Ramadan: Eigentlich glaube ich, dass man nur stolz auf seine eigene Leistung sein kann. Aber andererseits ist Stolz eine ganz komplizierte Sache. Ich bin natürlich auf eine Art und Weise stolz auf meine Herkunft. Ich bin Libanese. Dort sind meine Wurzeln. Ich bin aber auch Deutscher. Und ich bin dankbar, dass ich in einem Land wie Deutschland leben darf. In keinem anderen Land könnte ich meine Träume so ausleben. Deswegen bin ich meinem Vater sehr dankbar, der uns damals in dieses Land gebracht hat. Es reicht schon, wenn du eine Krankenkassenkarte in der Tasche hast.
Hat Würde, Ehre und Stolz auch etwas mit Sicherheit zu tun?
Ramadan: Ja klar. Sicherheit ist auch eine Art von Frieden. In Deutschland verhungerst du nicht. Und eine Krankenversicherung zu haben, das ist ja schon ein großer Luxus, den die meisten Menschen leider nicht haben.
Wie sehr betrifft Sie die aktuelle Situation in Beirut, nach der Explosions-Katastrophe?
Ramadan: Das hat mich sehr getroffen und stark beschäftigt, na klar. Gott sei Dank geht es meiner Verwandtschaft dort gut. Aber es sind 400.000 auf der Straße, obdachlos. Darum habe ich einen Spenden-Aufruf gemacht, um den Leuten vor Ort zu helfen. Wenn ich irgendwann mal zwei Tage Zeit habe, will ich hin und selber etwas an den Mann bringen. Damit ich weiß, wo das Geld hingeht. Sehr viele Anlaufstellen sind halt nicht seriös, aber mit der Kindernothilfe habe ich einen super Verein gefunden, mit dem ich das zusammen mache.

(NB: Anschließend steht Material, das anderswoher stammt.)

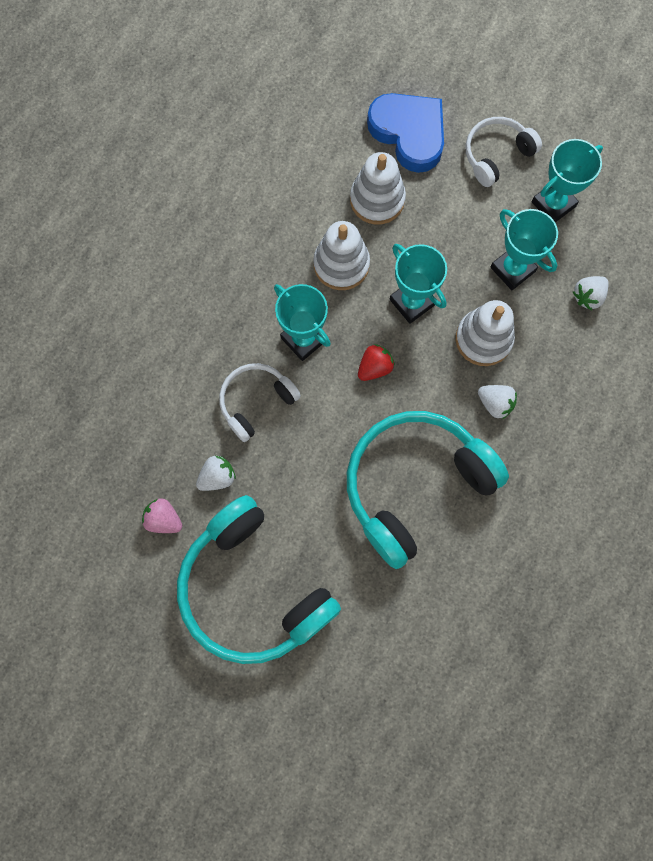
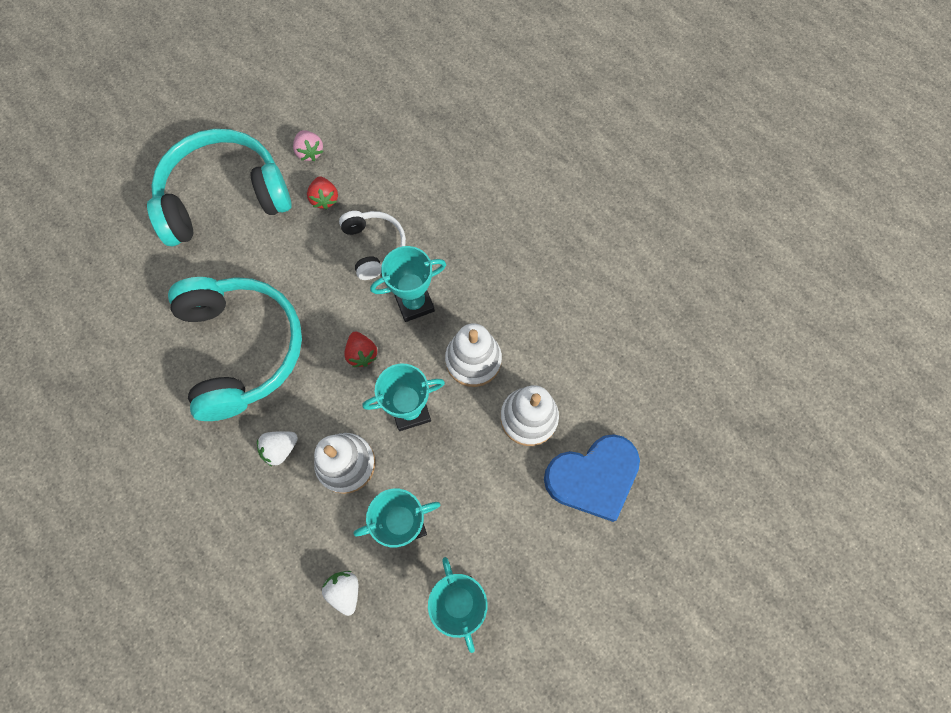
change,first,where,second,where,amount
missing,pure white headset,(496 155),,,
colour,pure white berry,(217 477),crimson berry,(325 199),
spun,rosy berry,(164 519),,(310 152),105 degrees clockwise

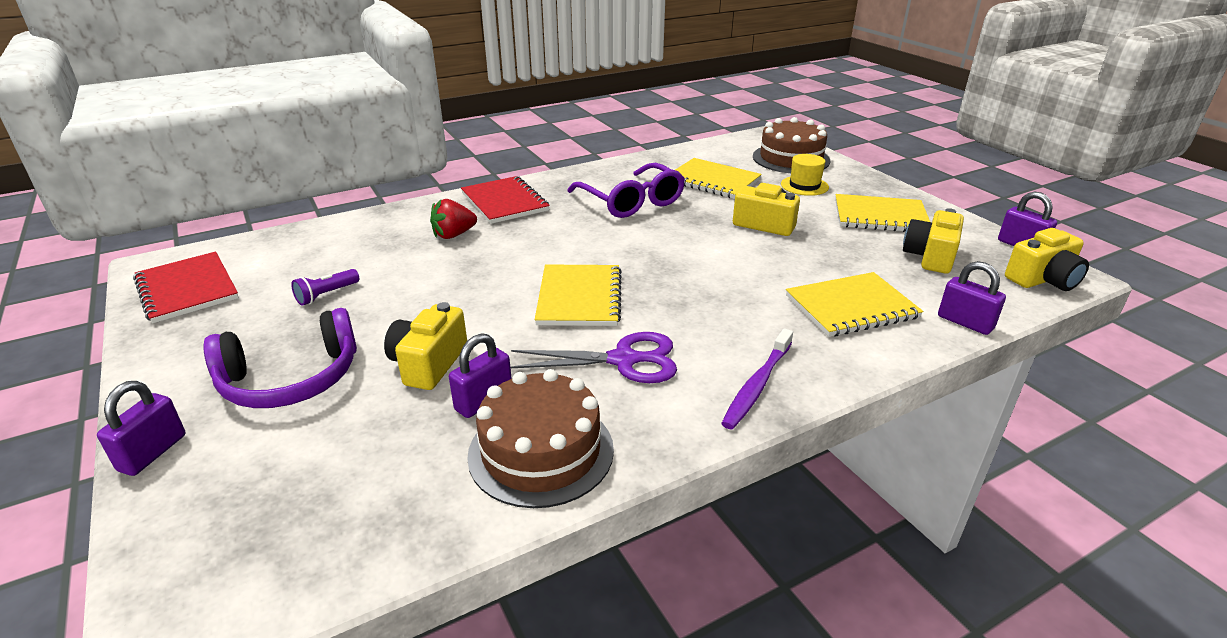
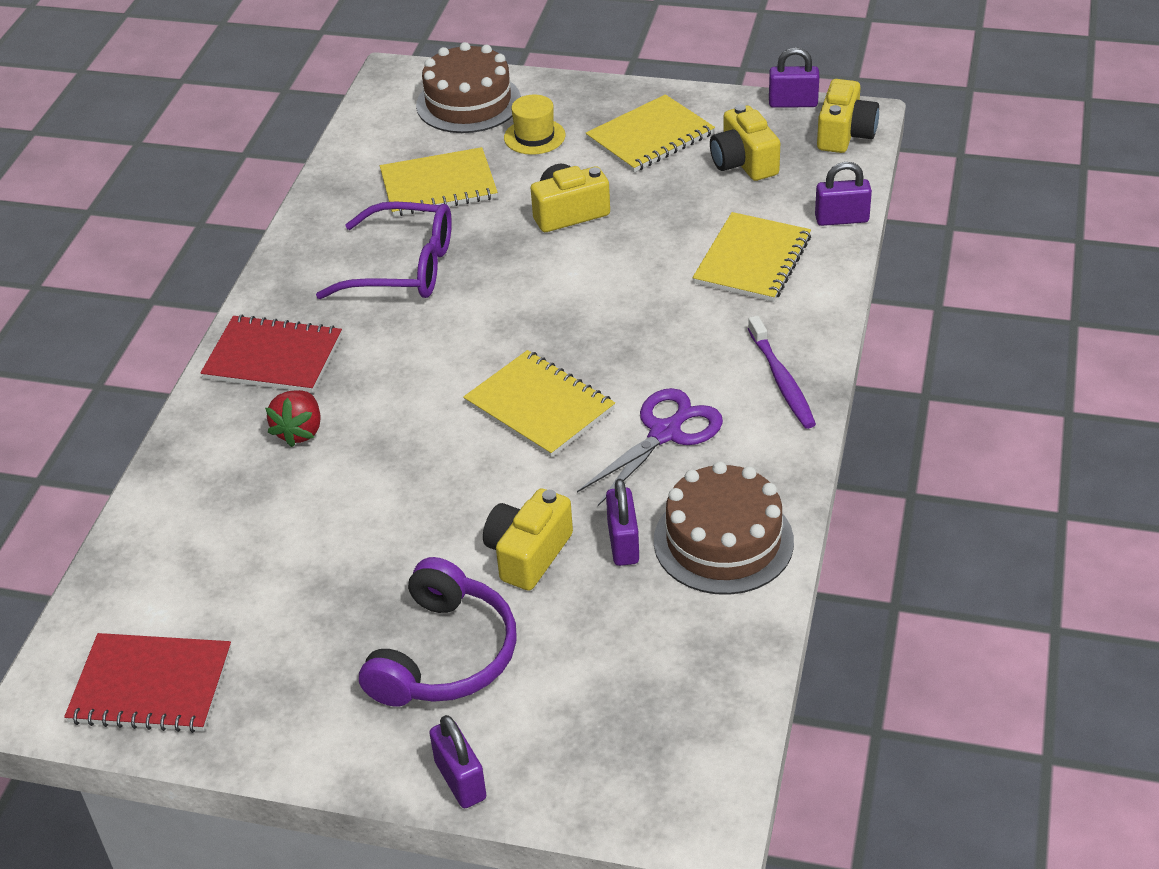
change,first,where,second,where,amount
missing,royal purple flashlight,(326 295),,,
spun,golden camera,(428 364),,(528 554),60 degrees clockwise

In Ihrem Film taucht auch immer wieder ein Luftbild von einem Beirut auf, das es so nun nicht mehr gibt.
Ramadan: Es war für mich sehr wichtig, dass dieses Foto immer wieder auftaucht. Es erzählt von der Sehnsucht nach diesem Land. Ich musste dabei immer an meinen Vater denken, der gesagt hat: ‚Wir haben nicht damit gerechnet, dass wir in diesem Land, in das wir geflohen sind, auch sterben werden.‘
Auch die Frage, wo man stirbt, hat etwas mit Würde und Stolz zu tun?
Ramadan: Ja klar. Mein Vater war sehr dankbar, dass wir in Deutschland aufgenommen wurden, aber er hatte eben nicht damit gerechnet, dass er nicht wieder zurückkehren würde. Er ist leider schon vor zehn Jahren von uns gegangen. Jetzt ist er in Kreuzberg auf dem Friedhof. Und ich bin Berliner. Hier ist meine Heimat.
Migrantisch geprägte Milieus spielen im deutschen Film eine immer größere Rolle, doch oft mit Hauptfiguren, die gerade aus dem Knast kommen oder auf dem besten Weg dorthin sind. Geht es nicht ohne?
Ramadan: Ich weiß, was Sie meinen und ich muss Ihnen Recht geben. Ich selbst war aber nie in so einer Bande, von der zum Beispiel mein Film „Nasser Hund“ erzählt. Ich versuche auch, jede Rolle anders zu spielen und den Menschen auf verschiedene Art und Weise eine Freude zu machen. Und auch an Geschichten ohne Knast bin ich dran, keine Sorge.
Planen Sie als Regisseur bereits ein neues Projekt?
Ramadan: Ich will auf jeden Fall das Leben von Tim Raue verfilmen, dem Koch. Frederick Lau soll die Hauptrolle spielen. Ich kenne Tim aus Kreuzberg sehr gut. Das wird hoffentlich das nächste große Ding.